NumPy: how to quickly normalize many vectors?
How can a list of vectors be elegantly normalized, in NumPy?
Here is an example that does not work:
from numpy import *
vectors = array([arange(10), arange(10)]) # All x's, then all y's
norms = apply_along_axis(linalg.norm, 0, vectors)
# Now, what I was expecting would work:
print vectors.T / norms # vectors.T has 10 elements, as does norms, but this does not work
The last operation yields "shape mismatch: objects cannot be broadcast to a single shape".
How can the normalization of the 2D vectors in vectors be elegantly done, with NumPy?
Edit: Why does the above not work while adding a dimension to norms does work (as per my answer below)?
Answer
Computing the magnitude
I came across this question and became curious about your method for normalizing. I use a different method to compute the magnitudes. Note: I also typically compute norms across the last index (rows in this case, not columns).
magnitudes = np.sqrt((vectors ** 2).sum(-1))[..., np.newaxis]
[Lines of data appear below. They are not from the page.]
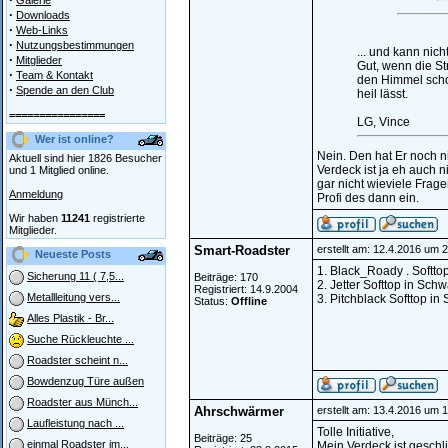
Galerie
·
Downloads
·
Web-Links
·
Nutzungsbestimmungen
... und kann nic
·
Mitglieder
Gut, wenn die St
·
Team & Kontakt
den Himmel schon
·
Spende an den Club
heil lässt.
================
LG, Vince
Wer ist online?
Nein. Den hat Er noch n
Aktuell sind hier 1826 Besucher
Verdeck ist ja eh auch n
und 1 Mitglied online.
gar nicht wieviele Frag
Anmeldung
Profi des dann ein.
Wir haben
11241
registrierte
Mitglieder.
Smart-Roadster
erstellt am: 12.4.2016 um 
Neueste Posts
1. Black_Roady . Softto
Sicherung 11 ( 7,5...
Beiträge: 170
2. Jetter Softtop in Sch
Registriert: 14.9.2004
Metallleitung vers...
3. Pitchblack Softtop in
Status:
Offline
Alles Plastik - Br...
Suche Rückleuchte ...
Roadster scheint n...
Bowdenzug Türe außen
Roadster aus Münch...
Ahrschwärmer
erstellt am: 13.4.2016 um 
Laufleistung nach ...
Tolle Initiative,
Beiträge: 25
einmal Roadster im...
Mein Verdeck ist geschli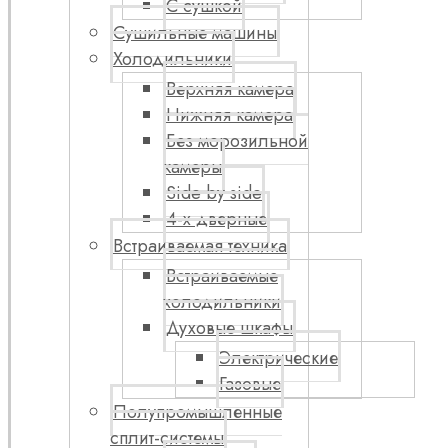
С сушкой
Сушильные машины
Холодильники
Верхняя камера
Нижняя камера
Без морозильной
камеры
Side by side
4-х дверные
Встраиваемая техника
Встраиваемые
холодильники
Духовые шкафы
Электрические
Газовые
Полупромышленные
сплит-системы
Typically, however, I just normalize like so:
vectors /= np.sqrt((vectors ** 2).sum(-1))[..., np.newaxis]
A time comparison
I ran a test to compare the times, and found that my method is faster by quite a bit, but Freddie Witherdon's suggestion is even faster.
import numpy as np
vectors = np.random.rand(100, 25)
# OP's
%timeit np.apply_along_axis(np.linalg.norm, 1, vectors)
# Output: 100 loops, best of 3: 2.39 ms per loop
# Mine
%timeit np.sqrt((vectors ** 2).sum(-1))[..., np.newaxis]
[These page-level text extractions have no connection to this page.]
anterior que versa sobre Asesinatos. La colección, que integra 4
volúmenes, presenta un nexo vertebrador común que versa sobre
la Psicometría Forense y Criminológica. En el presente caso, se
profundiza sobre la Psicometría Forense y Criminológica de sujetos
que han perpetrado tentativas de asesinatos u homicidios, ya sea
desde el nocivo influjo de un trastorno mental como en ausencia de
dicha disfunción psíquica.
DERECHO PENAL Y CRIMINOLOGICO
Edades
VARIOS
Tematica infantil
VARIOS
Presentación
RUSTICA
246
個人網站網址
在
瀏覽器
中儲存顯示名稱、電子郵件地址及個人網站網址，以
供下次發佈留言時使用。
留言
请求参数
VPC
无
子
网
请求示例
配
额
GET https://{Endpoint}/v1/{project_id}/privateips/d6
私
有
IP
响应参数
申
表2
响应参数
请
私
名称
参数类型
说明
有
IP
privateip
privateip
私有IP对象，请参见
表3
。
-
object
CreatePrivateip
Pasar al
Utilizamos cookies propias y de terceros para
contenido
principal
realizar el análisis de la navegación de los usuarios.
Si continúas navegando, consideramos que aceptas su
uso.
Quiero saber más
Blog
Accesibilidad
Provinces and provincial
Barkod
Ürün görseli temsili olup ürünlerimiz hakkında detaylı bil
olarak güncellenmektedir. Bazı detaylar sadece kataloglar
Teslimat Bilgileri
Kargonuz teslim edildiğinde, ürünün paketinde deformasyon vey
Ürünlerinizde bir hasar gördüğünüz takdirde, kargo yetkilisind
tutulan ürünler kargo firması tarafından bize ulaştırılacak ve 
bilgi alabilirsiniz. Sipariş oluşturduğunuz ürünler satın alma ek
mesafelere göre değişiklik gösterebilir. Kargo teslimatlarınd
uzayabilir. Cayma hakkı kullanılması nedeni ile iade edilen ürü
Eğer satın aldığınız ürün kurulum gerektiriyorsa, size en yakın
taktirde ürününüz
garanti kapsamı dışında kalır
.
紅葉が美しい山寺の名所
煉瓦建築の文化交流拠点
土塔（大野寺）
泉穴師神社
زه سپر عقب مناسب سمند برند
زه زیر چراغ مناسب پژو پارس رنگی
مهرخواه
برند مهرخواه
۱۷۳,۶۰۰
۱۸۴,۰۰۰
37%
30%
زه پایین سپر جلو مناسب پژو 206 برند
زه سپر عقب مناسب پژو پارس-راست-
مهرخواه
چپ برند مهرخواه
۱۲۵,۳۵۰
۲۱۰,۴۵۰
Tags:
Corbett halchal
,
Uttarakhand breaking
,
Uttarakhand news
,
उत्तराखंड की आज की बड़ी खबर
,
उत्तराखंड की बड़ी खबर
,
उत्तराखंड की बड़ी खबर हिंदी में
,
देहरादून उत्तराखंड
# Output: 10000 loops, best of 3: 13.8 us per loop
# Freddie's (from comment below)
%timeit np.sqrt(np.einsum('...i,...i', vectors, vectors))
# Output: 10000 loops, best of 3: 6.45 us per loop
Beware though, as this StackOverflow answer notes, there are some safety checks not happening with einsum, so you should be sure that the dtype of vectors is sufficient to store the square of the magnitudes accurately enough.